So I breathed a long drawn out sigh of relief when that 30 day thing was over. I don't think I can fully express how confining and maddening it was for me. To restrict myself like that was a bit like sticking a live butterfly in one of those cases for displaying dead butterflies. I was completely out of my element. I tend to ramble and really embrace the stream of consciousness that flows throughout myself and that really made me stick to a topic. But I had to do it! Think of it this way... This scene in Nanny Mcphee Returns about sums it up. I had to keep it up, but really wanted to quit. I think for me it was a bit cathartic, to open up and share some things about myself that I would usually rather have kept hidden.
Do you have those things? The thoughts and memories that lurk in the darkest corner of your mind that you would just as soon have them disappear? For a long time I struggled with guilt over what happened to me as a child. I remember talking to the police and saying over and over again "I regret it". I was 9, what control did I have?? None! Now that it is all out in the open for the few who read my blog, I feel like all the cards are on the table.
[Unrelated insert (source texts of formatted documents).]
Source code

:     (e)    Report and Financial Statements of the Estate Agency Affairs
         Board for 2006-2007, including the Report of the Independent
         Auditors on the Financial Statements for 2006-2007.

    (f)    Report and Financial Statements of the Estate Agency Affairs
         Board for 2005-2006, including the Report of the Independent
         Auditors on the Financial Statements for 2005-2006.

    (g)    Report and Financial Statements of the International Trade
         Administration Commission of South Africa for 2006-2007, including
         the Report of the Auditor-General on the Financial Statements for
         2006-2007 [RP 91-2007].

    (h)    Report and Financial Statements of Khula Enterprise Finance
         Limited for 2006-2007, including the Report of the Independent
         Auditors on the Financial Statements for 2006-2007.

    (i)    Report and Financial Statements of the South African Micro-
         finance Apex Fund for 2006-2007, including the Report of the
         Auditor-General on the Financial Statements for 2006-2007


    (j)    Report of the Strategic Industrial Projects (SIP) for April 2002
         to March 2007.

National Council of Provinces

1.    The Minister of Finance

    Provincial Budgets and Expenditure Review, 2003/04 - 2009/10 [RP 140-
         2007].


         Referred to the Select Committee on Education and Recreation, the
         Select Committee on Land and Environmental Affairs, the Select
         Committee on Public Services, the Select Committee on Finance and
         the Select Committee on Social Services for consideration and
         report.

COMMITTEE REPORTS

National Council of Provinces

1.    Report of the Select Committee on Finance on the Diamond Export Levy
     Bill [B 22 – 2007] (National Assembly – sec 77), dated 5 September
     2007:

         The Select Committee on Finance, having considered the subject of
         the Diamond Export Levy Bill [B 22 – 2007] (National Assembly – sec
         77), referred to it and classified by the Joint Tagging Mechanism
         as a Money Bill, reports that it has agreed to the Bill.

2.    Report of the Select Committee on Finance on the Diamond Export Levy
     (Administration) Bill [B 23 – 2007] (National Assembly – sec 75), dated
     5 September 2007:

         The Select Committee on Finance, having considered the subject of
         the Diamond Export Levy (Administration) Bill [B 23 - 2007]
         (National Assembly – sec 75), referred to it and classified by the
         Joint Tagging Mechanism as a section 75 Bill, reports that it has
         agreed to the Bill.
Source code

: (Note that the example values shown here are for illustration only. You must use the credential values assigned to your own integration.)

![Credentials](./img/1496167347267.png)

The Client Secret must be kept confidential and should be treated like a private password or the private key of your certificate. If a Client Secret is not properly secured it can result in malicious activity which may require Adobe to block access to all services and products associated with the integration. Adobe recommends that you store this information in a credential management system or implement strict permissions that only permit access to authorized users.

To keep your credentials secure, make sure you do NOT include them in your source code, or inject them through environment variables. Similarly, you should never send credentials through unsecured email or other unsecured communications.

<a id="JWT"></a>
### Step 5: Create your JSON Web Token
I have been in therapy on several occasions, both as a child and an adult. As a child I learned how to say what needed to be said in order to make it through life. Pay attention to how they phrase the question, hear the inflection in their voice and you can figure how you're supposed to answer. So that's what I did, and I did it well. Later in my teen years, same experience, different counselors. I also went through some grief counseling after my mother passed away, because man, that hit hard. Finally, I went through Trauma Resolution Therapy (TRT).
This was a different approach to therapy altogether. Instead of talking about whatever trivial things I was coping with in my daily life, I went to the root of the problem. I wrote out the memories, painful ones (that have not been blocked out) and read them aloud. Then I dissected them as I did that cat in high school (for Anatomy, not because I'm a sadist or serial killer in training). I identified the differences in how good families treat one another and how I was treated and how that affects me even to this day in how I handle situations. I have not forgotten the past, nor should I, but the moments of being blindsided by a flashback are fewer and farther between. It is still a journey with myself and God. I know that together, we can accomplish anything.
So there you have it. More rawness revealed, and more glory to God for His redemptive work in my life. It is an ongoing thing for all of us. This blog is kind of a journal documenting where I go, what I feel and how God moves in me and through me. Thanks for coming alongside me in my journey!